The client holds one proof key for its lifetime; generate a fresh ColonyOIDCClient (or pass a new dpop_key) per session if you want per-session keys. DPoP composes with private_key_jwt — the proof and the client assertion travel together.

Flask

examples/flask_app.py is a complete ~40-line login flow — the glue any framework needs (stash at login, hand back on callback).

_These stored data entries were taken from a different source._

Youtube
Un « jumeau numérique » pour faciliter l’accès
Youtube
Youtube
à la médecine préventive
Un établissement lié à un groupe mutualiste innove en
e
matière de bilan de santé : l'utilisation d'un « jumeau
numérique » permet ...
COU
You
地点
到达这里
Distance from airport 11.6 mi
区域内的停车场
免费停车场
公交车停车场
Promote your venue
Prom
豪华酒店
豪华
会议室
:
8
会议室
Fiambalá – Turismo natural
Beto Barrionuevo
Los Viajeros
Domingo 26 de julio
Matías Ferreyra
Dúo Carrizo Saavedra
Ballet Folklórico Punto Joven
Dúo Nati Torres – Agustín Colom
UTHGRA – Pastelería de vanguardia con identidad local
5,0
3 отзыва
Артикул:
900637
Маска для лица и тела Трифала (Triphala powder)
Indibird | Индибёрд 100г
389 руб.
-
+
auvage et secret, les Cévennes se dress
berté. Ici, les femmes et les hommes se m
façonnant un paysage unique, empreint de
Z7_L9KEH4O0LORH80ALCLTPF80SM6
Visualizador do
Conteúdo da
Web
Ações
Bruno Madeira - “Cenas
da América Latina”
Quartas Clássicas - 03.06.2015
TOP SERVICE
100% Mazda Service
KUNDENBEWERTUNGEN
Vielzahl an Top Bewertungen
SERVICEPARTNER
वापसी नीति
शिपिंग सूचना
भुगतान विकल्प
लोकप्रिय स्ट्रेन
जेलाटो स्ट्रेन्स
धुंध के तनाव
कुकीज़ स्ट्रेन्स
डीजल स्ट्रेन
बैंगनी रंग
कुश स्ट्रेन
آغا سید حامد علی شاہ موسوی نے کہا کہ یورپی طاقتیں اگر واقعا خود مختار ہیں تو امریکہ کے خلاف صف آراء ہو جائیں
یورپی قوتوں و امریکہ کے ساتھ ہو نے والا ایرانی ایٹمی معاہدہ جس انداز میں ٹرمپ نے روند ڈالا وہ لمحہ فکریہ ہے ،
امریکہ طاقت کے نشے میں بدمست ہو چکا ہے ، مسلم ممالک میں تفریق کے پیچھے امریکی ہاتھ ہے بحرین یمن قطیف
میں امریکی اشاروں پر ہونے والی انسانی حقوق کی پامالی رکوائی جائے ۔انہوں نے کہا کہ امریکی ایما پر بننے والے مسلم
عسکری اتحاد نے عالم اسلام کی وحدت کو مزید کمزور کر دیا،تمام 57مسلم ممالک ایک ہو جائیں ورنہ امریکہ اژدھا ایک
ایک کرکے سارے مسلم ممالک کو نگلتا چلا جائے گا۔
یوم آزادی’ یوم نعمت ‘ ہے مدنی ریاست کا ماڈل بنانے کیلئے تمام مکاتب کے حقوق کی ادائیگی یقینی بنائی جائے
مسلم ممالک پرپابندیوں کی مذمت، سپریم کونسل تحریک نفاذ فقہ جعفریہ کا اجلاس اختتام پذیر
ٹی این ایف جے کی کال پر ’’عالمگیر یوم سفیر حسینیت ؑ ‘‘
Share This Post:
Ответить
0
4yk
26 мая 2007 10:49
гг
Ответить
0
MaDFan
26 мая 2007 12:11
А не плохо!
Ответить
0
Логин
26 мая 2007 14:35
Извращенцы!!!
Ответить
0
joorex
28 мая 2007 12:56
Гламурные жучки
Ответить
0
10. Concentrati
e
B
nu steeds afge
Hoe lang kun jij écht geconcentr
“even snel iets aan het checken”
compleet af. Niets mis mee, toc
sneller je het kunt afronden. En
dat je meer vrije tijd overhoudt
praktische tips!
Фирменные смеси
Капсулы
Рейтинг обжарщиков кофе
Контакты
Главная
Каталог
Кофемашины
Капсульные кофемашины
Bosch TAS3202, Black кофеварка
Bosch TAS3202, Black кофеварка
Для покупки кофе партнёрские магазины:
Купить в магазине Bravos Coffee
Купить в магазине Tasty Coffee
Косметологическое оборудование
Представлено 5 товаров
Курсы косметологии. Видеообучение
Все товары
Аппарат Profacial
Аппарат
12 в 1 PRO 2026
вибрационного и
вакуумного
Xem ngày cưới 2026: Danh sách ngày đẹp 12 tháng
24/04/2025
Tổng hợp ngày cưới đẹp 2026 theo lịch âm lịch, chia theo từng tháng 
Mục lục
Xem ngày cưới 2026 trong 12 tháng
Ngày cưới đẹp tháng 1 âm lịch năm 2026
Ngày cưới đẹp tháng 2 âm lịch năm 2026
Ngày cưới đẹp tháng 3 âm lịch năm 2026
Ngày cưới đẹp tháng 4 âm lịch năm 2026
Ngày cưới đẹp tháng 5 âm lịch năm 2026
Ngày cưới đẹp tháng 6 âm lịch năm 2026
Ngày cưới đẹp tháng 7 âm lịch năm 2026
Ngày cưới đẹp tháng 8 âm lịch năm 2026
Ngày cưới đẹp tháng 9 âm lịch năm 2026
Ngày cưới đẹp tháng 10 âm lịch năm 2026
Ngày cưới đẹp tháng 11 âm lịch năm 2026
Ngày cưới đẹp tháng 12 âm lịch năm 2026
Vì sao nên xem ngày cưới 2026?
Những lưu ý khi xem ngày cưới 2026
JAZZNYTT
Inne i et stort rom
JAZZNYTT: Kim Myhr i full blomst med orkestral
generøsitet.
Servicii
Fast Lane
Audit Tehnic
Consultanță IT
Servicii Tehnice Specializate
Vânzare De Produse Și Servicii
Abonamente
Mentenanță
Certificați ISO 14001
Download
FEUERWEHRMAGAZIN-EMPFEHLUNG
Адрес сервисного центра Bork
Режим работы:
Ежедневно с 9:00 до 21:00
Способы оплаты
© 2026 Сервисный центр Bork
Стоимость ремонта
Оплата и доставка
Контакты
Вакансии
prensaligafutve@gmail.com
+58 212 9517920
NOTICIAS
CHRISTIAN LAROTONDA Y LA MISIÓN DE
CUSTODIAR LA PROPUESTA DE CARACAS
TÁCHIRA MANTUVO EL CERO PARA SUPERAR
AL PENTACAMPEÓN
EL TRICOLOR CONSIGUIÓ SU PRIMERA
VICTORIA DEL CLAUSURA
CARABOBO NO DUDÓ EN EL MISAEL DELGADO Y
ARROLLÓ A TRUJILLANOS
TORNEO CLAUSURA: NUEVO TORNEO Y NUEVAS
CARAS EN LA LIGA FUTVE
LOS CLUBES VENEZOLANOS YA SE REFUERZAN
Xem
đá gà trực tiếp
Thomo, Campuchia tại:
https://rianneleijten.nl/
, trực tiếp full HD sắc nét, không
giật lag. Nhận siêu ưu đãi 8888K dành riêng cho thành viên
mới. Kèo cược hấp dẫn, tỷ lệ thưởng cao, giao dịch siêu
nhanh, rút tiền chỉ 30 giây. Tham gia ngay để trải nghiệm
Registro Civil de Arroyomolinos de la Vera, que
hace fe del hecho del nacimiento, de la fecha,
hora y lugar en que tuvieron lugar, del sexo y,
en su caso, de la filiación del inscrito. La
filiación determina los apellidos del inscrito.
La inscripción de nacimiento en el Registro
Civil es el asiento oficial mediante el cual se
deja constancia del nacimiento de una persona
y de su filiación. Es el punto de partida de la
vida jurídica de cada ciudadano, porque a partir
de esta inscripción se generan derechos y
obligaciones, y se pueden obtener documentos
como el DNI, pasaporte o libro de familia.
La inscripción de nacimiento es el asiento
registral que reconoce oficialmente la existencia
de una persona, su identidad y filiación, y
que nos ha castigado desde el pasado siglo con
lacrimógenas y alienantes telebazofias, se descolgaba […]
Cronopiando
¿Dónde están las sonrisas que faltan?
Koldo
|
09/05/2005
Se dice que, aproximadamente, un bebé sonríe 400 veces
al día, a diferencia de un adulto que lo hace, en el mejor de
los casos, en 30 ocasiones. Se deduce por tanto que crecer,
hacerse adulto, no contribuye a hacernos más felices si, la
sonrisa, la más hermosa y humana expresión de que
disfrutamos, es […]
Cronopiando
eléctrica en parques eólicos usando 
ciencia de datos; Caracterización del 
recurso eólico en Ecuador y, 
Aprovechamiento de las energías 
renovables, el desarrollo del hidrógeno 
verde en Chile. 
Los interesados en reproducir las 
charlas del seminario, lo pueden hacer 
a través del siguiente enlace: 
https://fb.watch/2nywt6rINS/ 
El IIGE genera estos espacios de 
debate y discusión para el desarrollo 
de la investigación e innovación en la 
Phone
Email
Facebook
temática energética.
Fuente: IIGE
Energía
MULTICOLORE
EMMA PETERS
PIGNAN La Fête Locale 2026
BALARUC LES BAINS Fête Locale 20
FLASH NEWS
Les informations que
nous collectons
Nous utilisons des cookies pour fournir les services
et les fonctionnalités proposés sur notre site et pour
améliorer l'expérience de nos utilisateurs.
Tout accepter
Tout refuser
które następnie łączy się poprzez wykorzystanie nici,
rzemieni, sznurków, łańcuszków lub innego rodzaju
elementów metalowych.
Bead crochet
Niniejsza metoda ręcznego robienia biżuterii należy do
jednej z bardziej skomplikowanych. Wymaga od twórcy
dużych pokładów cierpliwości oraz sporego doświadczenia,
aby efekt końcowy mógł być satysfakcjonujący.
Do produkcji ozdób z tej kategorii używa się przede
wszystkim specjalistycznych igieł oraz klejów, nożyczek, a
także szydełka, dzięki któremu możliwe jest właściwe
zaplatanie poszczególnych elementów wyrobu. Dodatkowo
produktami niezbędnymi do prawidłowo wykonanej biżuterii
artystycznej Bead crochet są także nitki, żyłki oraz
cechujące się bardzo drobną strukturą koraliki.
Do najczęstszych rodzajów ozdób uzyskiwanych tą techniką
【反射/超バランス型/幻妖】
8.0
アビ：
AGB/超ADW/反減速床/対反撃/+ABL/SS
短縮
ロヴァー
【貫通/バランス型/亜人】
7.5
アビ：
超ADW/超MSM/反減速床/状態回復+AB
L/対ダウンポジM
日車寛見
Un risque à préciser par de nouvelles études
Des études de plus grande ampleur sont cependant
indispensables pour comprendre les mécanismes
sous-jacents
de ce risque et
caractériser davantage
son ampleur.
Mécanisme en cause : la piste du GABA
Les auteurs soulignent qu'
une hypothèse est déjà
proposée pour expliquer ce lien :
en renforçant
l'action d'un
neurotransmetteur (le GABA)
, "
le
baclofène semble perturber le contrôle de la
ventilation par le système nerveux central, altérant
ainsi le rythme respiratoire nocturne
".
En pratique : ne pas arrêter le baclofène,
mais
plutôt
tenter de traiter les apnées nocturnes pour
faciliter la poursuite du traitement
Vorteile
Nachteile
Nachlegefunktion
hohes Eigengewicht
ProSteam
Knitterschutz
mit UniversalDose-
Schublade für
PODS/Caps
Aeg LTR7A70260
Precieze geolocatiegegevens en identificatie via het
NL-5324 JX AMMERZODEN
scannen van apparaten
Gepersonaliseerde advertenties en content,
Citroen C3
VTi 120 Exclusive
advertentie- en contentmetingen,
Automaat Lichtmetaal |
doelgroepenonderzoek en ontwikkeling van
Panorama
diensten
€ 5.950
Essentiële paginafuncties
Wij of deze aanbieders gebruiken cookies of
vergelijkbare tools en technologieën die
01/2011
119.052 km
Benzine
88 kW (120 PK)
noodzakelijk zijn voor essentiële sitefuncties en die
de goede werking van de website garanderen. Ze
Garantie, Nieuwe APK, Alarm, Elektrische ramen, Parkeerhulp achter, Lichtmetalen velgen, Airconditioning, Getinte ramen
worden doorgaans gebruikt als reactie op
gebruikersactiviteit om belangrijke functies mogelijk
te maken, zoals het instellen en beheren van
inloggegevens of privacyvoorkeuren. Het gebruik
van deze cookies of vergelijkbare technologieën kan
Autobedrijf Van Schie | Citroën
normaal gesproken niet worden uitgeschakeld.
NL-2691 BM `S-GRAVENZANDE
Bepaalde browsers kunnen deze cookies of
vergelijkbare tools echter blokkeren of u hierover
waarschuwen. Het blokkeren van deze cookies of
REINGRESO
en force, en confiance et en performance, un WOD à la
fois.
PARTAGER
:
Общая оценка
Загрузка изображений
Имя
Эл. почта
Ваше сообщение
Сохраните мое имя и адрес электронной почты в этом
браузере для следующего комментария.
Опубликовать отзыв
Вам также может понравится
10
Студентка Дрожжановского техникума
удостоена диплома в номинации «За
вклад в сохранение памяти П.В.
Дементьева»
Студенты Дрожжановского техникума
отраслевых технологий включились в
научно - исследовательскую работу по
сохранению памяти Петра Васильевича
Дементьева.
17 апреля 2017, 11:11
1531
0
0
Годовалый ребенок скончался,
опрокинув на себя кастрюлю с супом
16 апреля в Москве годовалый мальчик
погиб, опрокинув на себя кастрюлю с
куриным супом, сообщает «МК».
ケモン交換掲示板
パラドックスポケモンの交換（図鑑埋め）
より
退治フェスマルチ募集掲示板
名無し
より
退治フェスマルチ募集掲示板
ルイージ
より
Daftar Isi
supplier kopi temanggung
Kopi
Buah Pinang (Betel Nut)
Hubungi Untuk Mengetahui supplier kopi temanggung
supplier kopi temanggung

Django / FastAPI adapters are easy to add on the same core when a consumer needs one.

Scopes & claims

scope claims it unlocks
openid sub (always)
profile preferred_username, name, picture, colony_verified_human
email email, email_verified
colony:karma colony_karma
colony:memberships colony_memberships
offline_access (no claim) issues a rotating refresh_token — see Refresh tokens

Security notes

  • The sub is the only stable identifier — key accounts on it.
  • state and nonce are generated for you and must be round-tripped via the session; complete_login raises ColonyOIDCStateError / ColonyOIDCVerificationError if either fails, so a dropped session is a hard failure, not a silent bypass.
  • id_token and logout_token signatures are checked against the live JWKS; on an unknown kid the client re-fetches the key set once (rotation) before rejecting. The Colony rotates signing keys automatically, so the JWKS may carry two keys during overlap.
  • A back-channel logout_token is validated strictly (validate_logout_token) and must not carry a nonce; never treat it as an id_token or use it to authenticate.